- [Text passage]:

┄┄┄┄┄┄┄┄┄┄┄┄┄┄┄┄┄┄┄┄

In the early 13th century
(c.1205) the church at nearby Bradborne and its chapel at Ballidon were given to Dunstable Priory in Bedfordshire.  The church building was altered in 1822 and 1882.  The font is the most interesting and important object in the church and dates from the 14th century.  Lots of the carvings around the top half of the font are upside down and although of the same age is not the same as the plinth it sits on.

On the West wall above the font is a fireplace which shows that at some point there was a gallery across this side of the church offering, according to local legend, accommodation for visiting clergy.

The chancel arch, nave roof, herringbone brick floor, panelling and seating also date from the 1882 refurbishment.

The sun was very bright and dust motes were floating in its beams.

There was a warning on the door that the church wasn't cleaned every day. So the layer of dust and cobwebs in the windows were to be expected.

The information leaflet recommended that visitors open the cupboard door above the altar to find the aumbry cupboard to see the garish paintwork inside.  So we did.

Again I've taken information from the leaflet provided which states that from the 1851 Census of Religious Worship,  at Ballidon church there were seats for seventy two people all but eight of which were rented.  A service was held once a fortnight and the average attendance at that time was between twenty and thirty five people.

The stained glass window, which was installed in 1894, is by Charles Eamer Kempe.


According to my ancient copy of Arthur Mee's The King's England for Derbyshire  the village of Ballidon.....

 'has a few cottages and farms under White Edge and a lonely chapel away in the fields'

No mention here of either the quarry or of the nearby remains of Neolithic and Bronze Age barrows or the mediaeval village.

It was time to brave the cows and the hurtling cement trucks again and head towards nearby Carsington Water.


Friday, July 23, 2021

Five Things in the Garden

Friday again already.  I seem to have spent the last week drifiting along in a dream like state.  The heat having slowed me down to almost a standstill.  Sleep deprivation hasn't helped.  I have managed to read a few books (when I wasn't falling asleep over them) and I did struggle through ironing early one morning.  Today is slightly cooler, rain is expected over the weekend and we and the garden are ready for it. 

Anyway, here are five things from the garden.

1.  A New Shed has been installed.

Not by me I just watched the worker from under the shade of the gazebo.  It took three or four days from start to finish.  the hardest part was laying the concrete floor.

 2.  A Water Lily has appeared

I spotted it this morning, the photo above I took around 9a.m.
By 11.30a.m. it had opened up its petals.  Earlier this year we had to take quite a large chunk of the lily out of the pond as it had taken over.  Several pieces were saved in buckets of water and they are now happily ensconsed in their new home in a friend's ponds.  I hope they will develop flowers too.

3.  Pink Roses

They have been wonderful this year.  They seem to like this hot weather.  I've been dead heading them every so often.  This rose bush was here when we moved in over twenty years ago and has been moved several times.  I've no idea what variety it is.

4.  Garden Fruit and berries

Time for Gooseberries, the Strawberries have all but finished and the plums need to grow and ripen.  Time to make a gooseberry crumble.

┄┄┄┄┄┄┄┄┄┄┄┄┄┄┄┄┄┄┄┄

- [Material shown]:
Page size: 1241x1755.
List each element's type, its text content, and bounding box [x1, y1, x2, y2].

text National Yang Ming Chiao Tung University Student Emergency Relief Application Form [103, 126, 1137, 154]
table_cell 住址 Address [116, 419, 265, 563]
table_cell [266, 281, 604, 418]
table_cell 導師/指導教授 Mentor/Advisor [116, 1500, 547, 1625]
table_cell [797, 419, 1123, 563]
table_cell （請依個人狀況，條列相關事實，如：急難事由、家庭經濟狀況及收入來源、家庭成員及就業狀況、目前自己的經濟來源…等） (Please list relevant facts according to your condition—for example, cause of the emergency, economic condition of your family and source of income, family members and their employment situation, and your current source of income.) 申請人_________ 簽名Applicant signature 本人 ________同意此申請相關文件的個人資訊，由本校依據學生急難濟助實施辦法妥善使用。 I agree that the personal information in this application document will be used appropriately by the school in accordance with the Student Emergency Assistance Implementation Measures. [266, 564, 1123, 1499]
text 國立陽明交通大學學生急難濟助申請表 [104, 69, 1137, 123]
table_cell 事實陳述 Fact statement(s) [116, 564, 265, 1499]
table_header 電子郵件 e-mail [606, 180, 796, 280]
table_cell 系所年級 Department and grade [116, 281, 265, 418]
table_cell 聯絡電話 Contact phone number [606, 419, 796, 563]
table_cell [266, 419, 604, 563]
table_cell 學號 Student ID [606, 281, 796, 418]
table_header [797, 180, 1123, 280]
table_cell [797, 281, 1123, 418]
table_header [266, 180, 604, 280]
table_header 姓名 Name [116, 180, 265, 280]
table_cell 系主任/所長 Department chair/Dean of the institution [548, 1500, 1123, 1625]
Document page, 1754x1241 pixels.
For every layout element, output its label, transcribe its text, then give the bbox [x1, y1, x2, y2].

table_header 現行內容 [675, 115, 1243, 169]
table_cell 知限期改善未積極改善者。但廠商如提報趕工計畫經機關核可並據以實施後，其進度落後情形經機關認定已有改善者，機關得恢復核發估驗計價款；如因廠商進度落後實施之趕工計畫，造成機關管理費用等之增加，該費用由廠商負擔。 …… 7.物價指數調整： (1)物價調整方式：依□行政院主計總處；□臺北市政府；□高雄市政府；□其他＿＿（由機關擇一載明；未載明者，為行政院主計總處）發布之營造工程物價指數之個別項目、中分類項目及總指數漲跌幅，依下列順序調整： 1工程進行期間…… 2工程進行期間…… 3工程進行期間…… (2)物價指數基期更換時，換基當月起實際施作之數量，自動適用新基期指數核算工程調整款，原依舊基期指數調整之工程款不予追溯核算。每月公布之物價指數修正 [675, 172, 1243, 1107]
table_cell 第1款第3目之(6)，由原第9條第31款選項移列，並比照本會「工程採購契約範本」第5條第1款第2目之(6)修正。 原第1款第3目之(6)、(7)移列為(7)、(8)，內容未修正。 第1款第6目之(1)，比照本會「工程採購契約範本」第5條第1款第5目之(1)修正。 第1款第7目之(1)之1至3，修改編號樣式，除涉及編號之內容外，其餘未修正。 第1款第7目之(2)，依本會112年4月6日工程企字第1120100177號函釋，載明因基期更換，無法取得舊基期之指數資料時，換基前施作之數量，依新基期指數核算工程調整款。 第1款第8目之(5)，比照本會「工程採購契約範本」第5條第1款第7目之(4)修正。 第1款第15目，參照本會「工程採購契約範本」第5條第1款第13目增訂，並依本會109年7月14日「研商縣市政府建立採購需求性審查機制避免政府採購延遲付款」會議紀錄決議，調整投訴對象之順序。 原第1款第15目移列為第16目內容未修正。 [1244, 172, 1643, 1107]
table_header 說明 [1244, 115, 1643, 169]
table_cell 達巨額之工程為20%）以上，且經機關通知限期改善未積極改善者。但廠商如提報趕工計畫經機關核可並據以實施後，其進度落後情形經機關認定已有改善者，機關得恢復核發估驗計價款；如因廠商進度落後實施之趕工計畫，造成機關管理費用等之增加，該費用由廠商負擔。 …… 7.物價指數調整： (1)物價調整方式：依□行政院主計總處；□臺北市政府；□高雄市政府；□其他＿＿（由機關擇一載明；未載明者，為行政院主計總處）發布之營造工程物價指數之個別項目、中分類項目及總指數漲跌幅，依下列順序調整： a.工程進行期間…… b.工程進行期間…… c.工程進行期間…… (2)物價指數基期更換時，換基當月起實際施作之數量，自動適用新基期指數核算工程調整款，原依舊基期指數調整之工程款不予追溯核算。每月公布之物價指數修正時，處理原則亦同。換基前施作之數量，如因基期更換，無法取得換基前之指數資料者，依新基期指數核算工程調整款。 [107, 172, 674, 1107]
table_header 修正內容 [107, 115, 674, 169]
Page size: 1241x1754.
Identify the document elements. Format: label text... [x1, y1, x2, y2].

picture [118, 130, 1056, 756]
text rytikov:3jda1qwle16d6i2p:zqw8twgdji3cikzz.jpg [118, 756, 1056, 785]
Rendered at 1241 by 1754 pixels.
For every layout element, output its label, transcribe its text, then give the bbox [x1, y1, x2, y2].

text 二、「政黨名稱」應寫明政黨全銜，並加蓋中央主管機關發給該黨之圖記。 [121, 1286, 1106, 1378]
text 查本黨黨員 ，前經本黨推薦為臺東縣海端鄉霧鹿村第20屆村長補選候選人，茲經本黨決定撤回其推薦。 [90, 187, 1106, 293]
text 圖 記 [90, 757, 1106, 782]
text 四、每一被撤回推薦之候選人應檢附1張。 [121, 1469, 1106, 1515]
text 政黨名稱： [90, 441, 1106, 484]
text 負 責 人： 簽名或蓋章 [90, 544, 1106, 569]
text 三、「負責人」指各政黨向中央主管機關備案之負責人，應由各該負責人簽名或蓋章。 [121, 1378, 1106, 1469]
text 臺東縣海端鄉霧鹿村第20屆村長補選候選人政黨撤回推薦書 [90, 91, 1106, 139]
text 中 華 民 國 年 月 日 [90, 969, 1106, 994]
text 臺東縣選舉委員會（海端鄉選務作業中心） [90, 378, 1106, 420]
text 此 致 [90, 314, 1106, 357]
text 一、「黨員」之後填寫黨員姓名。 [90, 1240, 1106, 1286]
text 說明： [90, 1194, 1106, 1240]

┄┄┄┄┄┄┄┄┄┄┄┄┄┄┄┄┄┄┄┄

- [Task goal]: Decide whether each statement agrees with the blog post: (a) the stained glass window was installed in 1894; (b) the font dates from the 12th century; (c) putting in the new shed took about a week. For each, answer yes or no and quote the words from the post that settle it. The entries are separate material and have no connection to the blog post.

- [Task answer]:
(a) Yes: "The stained glass window, which was installed in 1894, is by Charles Eamer Kempe."
(b) No: "dates from the 14th century."
(c) No: "It took three or four days from start to finish."